The steep decline in oil prices was fueled by two key developments. First, a ceasefire between the United States and Iran eased fears of supply disruptions in the Middle East, a region that accounts for about a third of the world's seaborne oil trade. Second, shipping through the Strait of Hormuz — a narrow waterway between the Persian Gulf and the Gulf of Oman through which roughly 20% of global oil passes — resumed more normally after earlier tensions had raised the risk of blockages.

Together, these factors helped push Brent down nearly 21% in June alone, making it the worst month for oil since the early days of the COVID-19 pandemic in 2020. The quarterly drop of 38% is the largest since the first quarter of 2020, when demand collapsed amid global lockdowns.

Why this time is different from 2020

While the scale of the decline echoes the pandemic-era rout, the underlying cause is different. In 2020, oil prices crashed because lockdowns destroyed demand. This time, the drop is driven by a reduction in supply risk — a ceasefire and smoother shipping — rather than a slump in global economic activity. That distinction matters for investors: a supply-driven price fall can be positive for importing economies like Singapore, which rely heavily on imported energy, without necessarily signaling a broader economic downturn.

Cheaper oil reduces input costs for businesses, from airlines to manufacturers, and can ease inflationary pressures. For everyday investors, lower energy prices often translate into lower fuel costs and potentially higher disposable income, which can support consumer spending and corporate profits.

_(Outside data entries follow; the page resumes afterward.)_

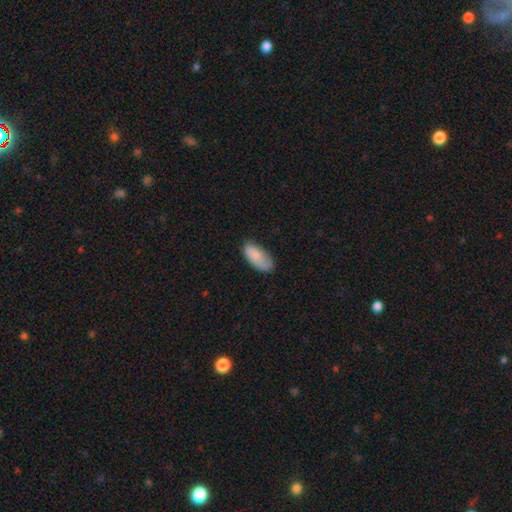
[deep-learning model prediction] A smooth galaxy with no disk features (78%) that is in between round and cigar-shaped (93%). Merging: none (63%).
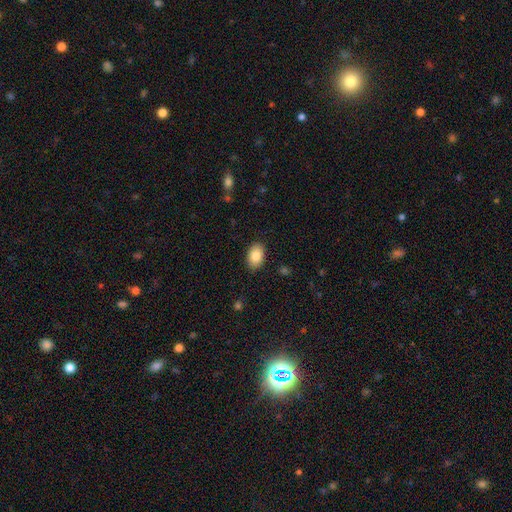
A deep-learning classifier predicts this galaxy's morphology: This is clearly a smooth galaxy (86%). How rounded: clearly in between (89%). Merging: clearly none (88%).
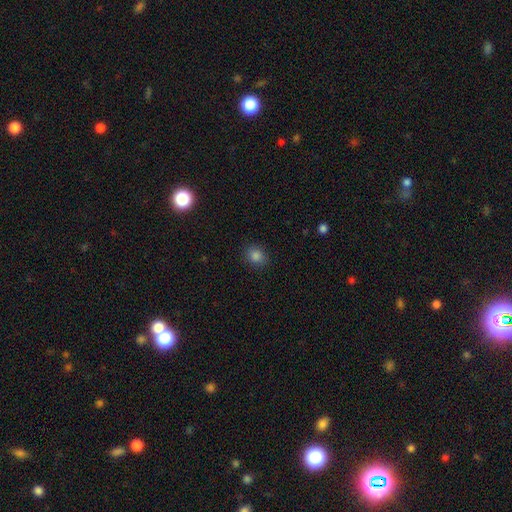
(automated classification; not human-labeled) Morphology: type=smooth (83%); roundness=round (64%); merging=none (89%).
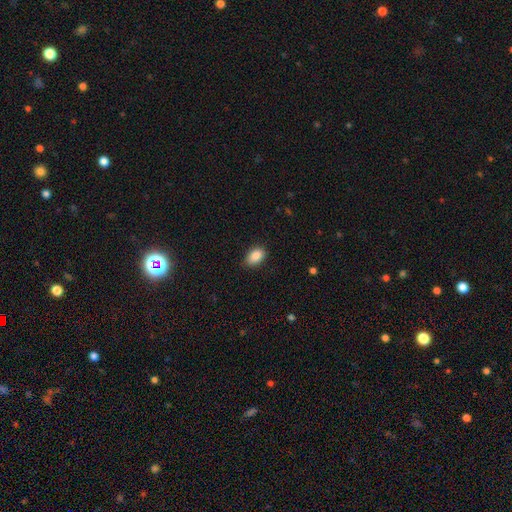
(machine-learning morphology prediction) Smooth or featured? Predicted: smooth (p=0.88). How rounded? Predicted: in between (p=0.87). Merging? Predicted: none (p=0.82).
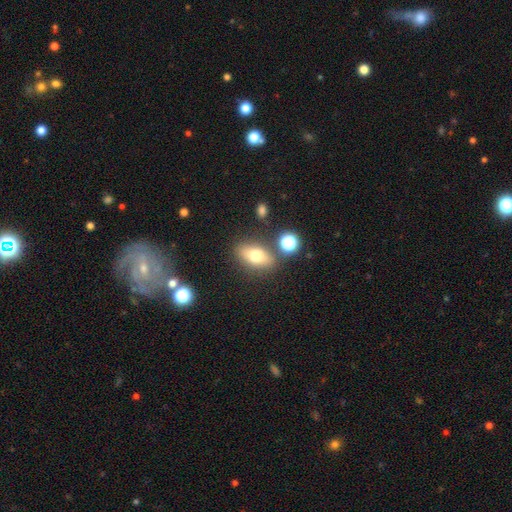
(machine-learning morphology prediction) A smooth galaxy with no disk features (67%) that is in between round and cigar-shaped (78%). Merging: none (79%).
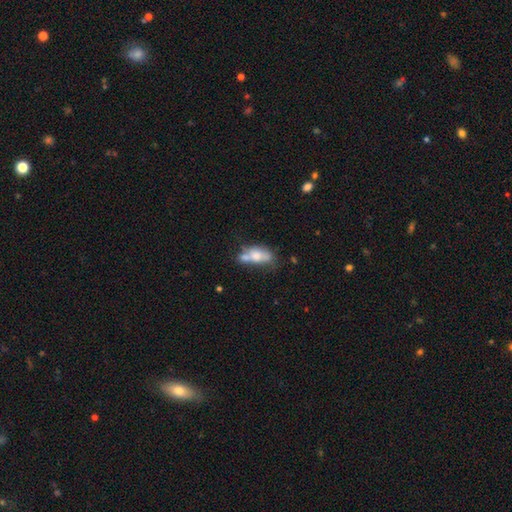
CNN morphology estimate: Smooth or featured: smooth — 60% (featured or disk — 31%)
How rounded: in between — 80% (cigar-shaped — 13%)
Merging: merger — 39% (none — 29%)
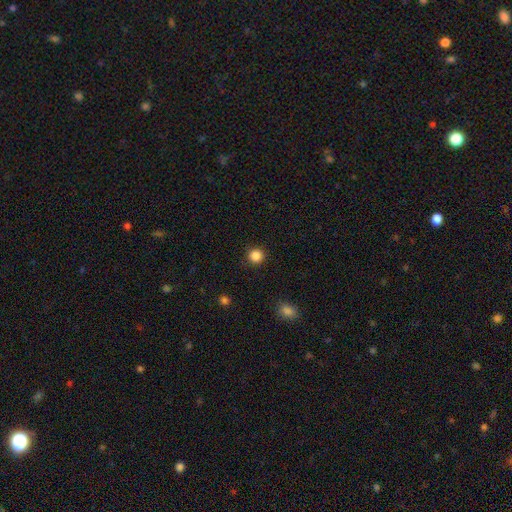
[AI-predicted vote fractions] A smooth galaxy with no disk features (86%) that is round (93%). Merging: none (90%).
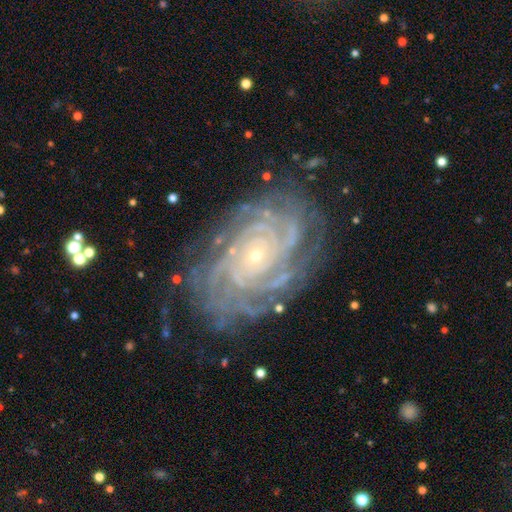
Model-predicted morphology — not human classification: Q: Smooth or featured?
A: featured or disk (91%); runner-up: star or artifact (5%)
Q: Edge-on disk?
A: no (97%); runner-up: yes (3%)
Q: Bar?
A: no (78%); runner-up: weak (15%)
Q: Spiral arms?
A: yes (98%); runner-up: no (2%)
Q: Spiral winding?
A: tight (83%); runner-up: medium (15%)
Q: Spiral arm count?
A: more than 4 (30%); runner-up: 4 (23%)
Q: Bulge size?
A: small (84%); runner-up: moderate (13%)
Q: Merging?
A: none (78%); runner-up: minor disturbance (15%)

What it means for Singapore stocks

The STI's modest rise reflects a broader relief rally across Asian markets, as cheaper energy lifted sentiment. Sectors that benefit from lower oil prices, such as airlines and shipping companies, may see a tailwind. However, energy-related stocks — including oil and gas producers — could face headwinds as lower crude prices squeeze margins.

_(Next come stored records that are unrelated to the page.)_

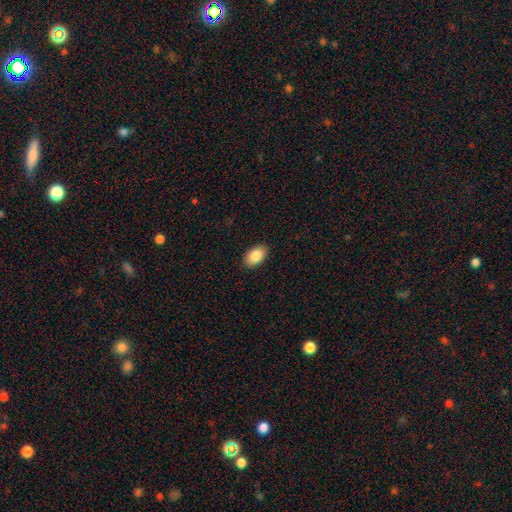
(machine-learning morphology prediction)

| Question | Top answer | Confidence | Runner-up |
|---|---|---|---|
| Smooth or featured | smooth | 87% | star or artifact (7%) |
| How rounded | in between | 92% | round (7%) |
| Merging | none | 89% | minor disturbance (8%) |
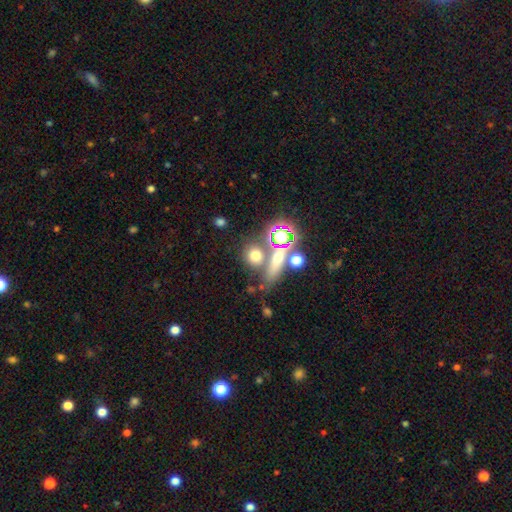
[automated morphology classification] smooth-or-featured: smooth: 61% | star or artifact: 25% | featured or disk: 14%
  how-rounded: round: 68% | in between: 25% | cigar-shaped: 7%
  merging: none: 59% | merger: 26% | minor disturbance: 10% | major disturbance: 6%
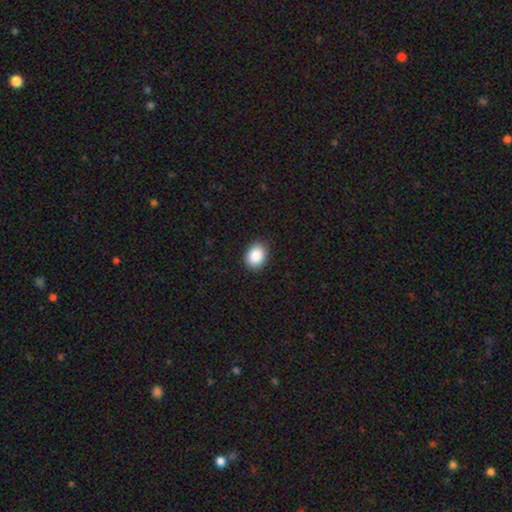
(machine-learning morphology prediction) smooth-or-featured: smooth: 89% | star or artifact: 8% | featured or disk: 3%
  how-rounded: in between: 59% | round: 40% | cigar-shaped: 1%
  merging: none: 88% | minor disturbance: 9% | major disturbance: 2% | merger: 1%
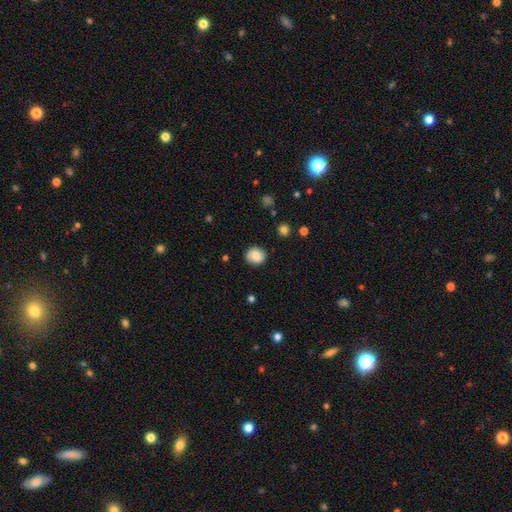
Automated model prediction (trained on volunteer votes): A smooth galaxy with no disk features (74%) that is round (77%).

Vote fractions:
- Smooth or featured? smooth: 74% / featured or disk: 17% / star or artifact: 9%
- How rounded? round: 77% / in between: 22% / cigar-shaped: 1%
- Merging? none: 84% / minor disturbance: 11% / major disturbance: 3% / merger: 1%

Investors should note that the STI had dipped 0.7% earlier this month as Middle East tensions weighed on sentiment, as we reported in Singapore STI Dips 0.7% as Middle East Tensions Weigh on Sentiment. The ceasefire has reversed some of that pressure, but the broader outlook remains uncertain.

Broader market context

The oil price drop comes amid a mixed picture for global markets. European stocks, as measured by the STOXX 600, surged 10% in the second quarter — their best quarter since 2020 — driven by AI and tech stocks, as we covered in STOXX 600 Surges 10% in Best Quarter Since 2020, AI Tech Stocks Lead Rally. Meanwhile, US chip stocks powered the Nasdaq higher as oil prices slipped, as noted in Chip Stocks Power Nasdaq Higher as Oil Prices Slip.

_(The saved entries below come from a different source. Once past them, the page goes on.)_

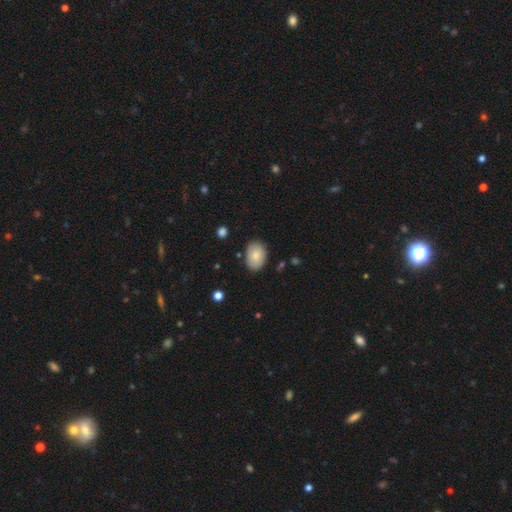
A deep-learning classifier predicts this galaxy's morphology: smooth-or-featured: smooth: 81% | featured or disk: 12% | star or artifact: 7%
  how-rounded: in between: 82% | round: 17% | cigar-shaped: 1%
  merging: none: 83% | minor disturbance: 13% | major disturbance: 3% | merger: 2%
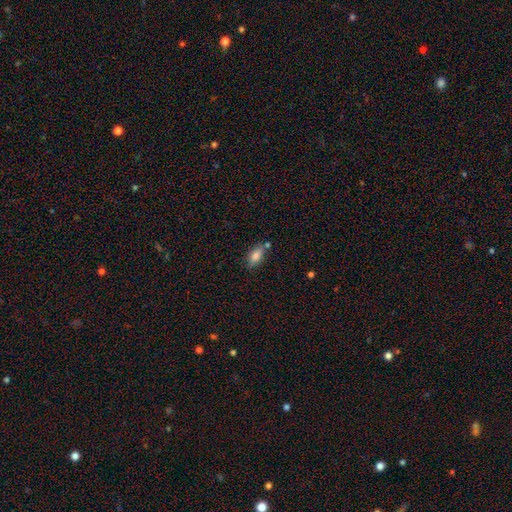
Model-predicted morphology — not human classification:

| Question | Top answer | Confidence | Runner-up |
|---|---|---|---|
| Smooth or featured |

In the Middle East, UAE stocks dipped earlier this month as conflicting signals from US-Iran talks in Doha fueled caution, as we reported in UAE Stocks Dip as Conflicting US-Iran Signals on Doha Talks Fuel Caution. The ceasefire now appears to have eased those concerns, at least for now.

What investors should watch next

With oil prices at their lowest in months, the key question is whether the ceasefire holds and whether shipping through the Strait of Hormuz remains smooth. Any renewed tensions could quickly reverse the price decline. Additionally, investors will be watching for signs of demand weakness — if the global economy slows, oil could fall further, but that would also hurt corporate earnings more broadly.

For Singapore investors, the immediate takeaway is that lower oil prices are a net positive for the import-dependent economy, but the sustainability of the rally in stocks depends on broader economic fundamentals. As always, diversification and a long-term perspective remain prudent.